*Your objective*.
Any picture must be dropped, but each line of the data should be duplicated exactly.

*Data block*.
------------------------------------------------------------------------

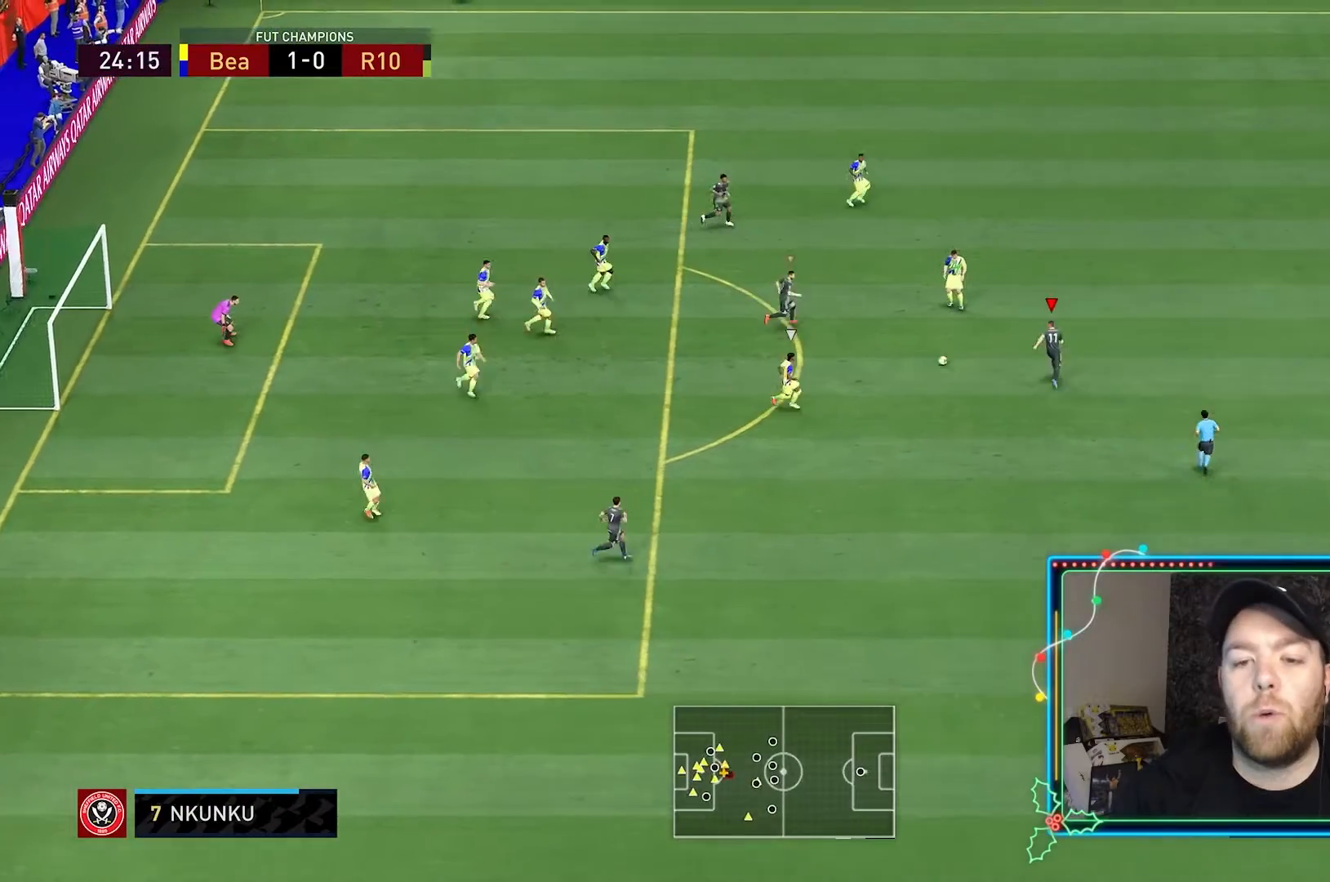
{"dt_ms": 500, "buttons": ["R2"], "left_stick": "up", "right_stick": "center"}
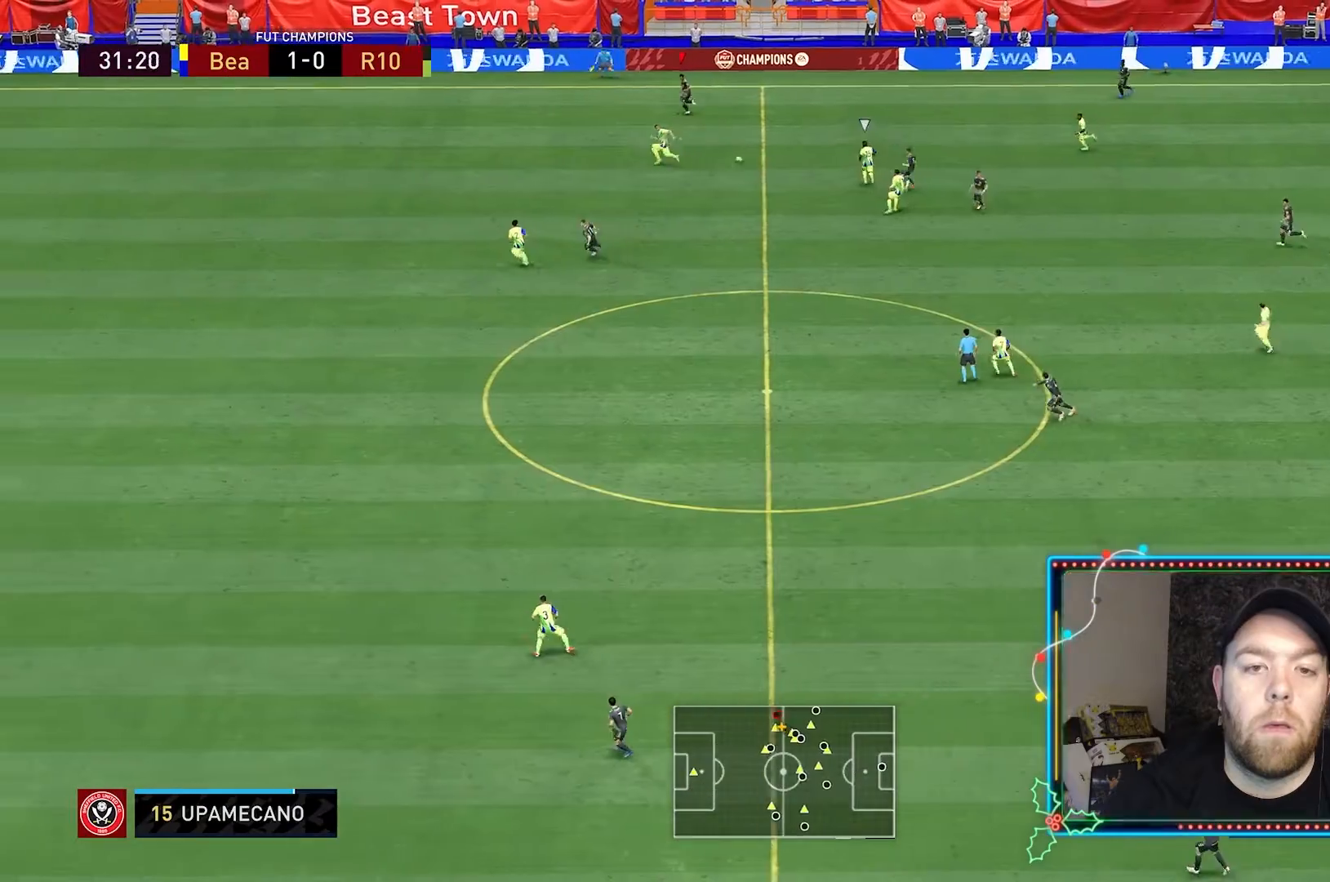
{"dt_ms": 500, "buttons": ["R2"], "left_stick": "up-left", "right_stick": "center"}
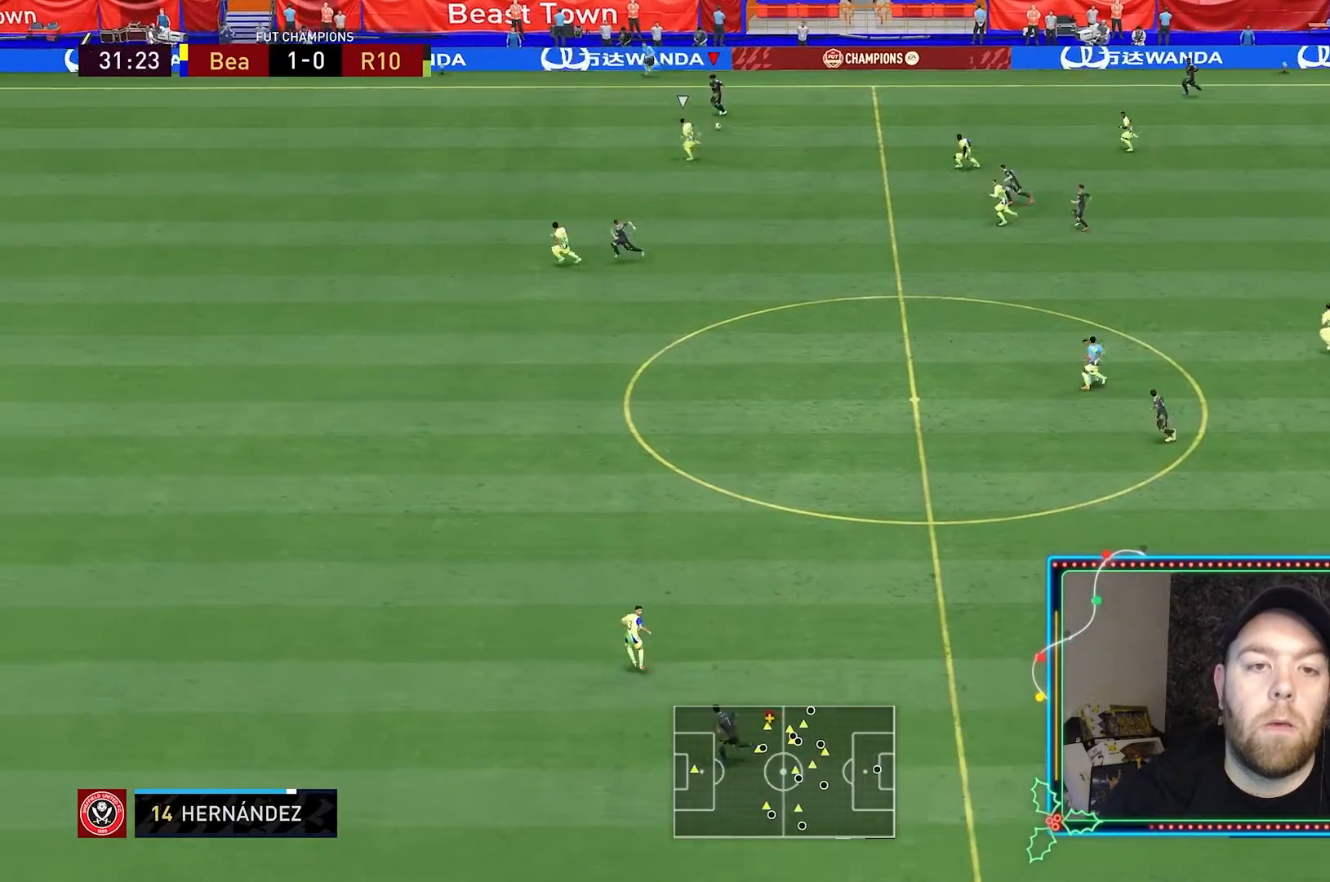
{"dt_ms": 500, "buttons": ["R2"], "left_stick": "up", "right_stick": "center", "events": [[233, "left_stick", "up"]]}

------------------------------------------------------------------------

*Answer to the exercise*.
{"dt_ms": 500, "buttons": ["R2"], "left_stick": "up", "right_stick": "center"}
{"dt_ms": 500, "buttons": ["R2"], "left_stick": "up-left", "right_stick": "center"}
{"dt_ms": 500, "buttons": ["R2"], "left_stick": "up", "right_stick": "center", "events": [[233, "left_stick", "up"]]}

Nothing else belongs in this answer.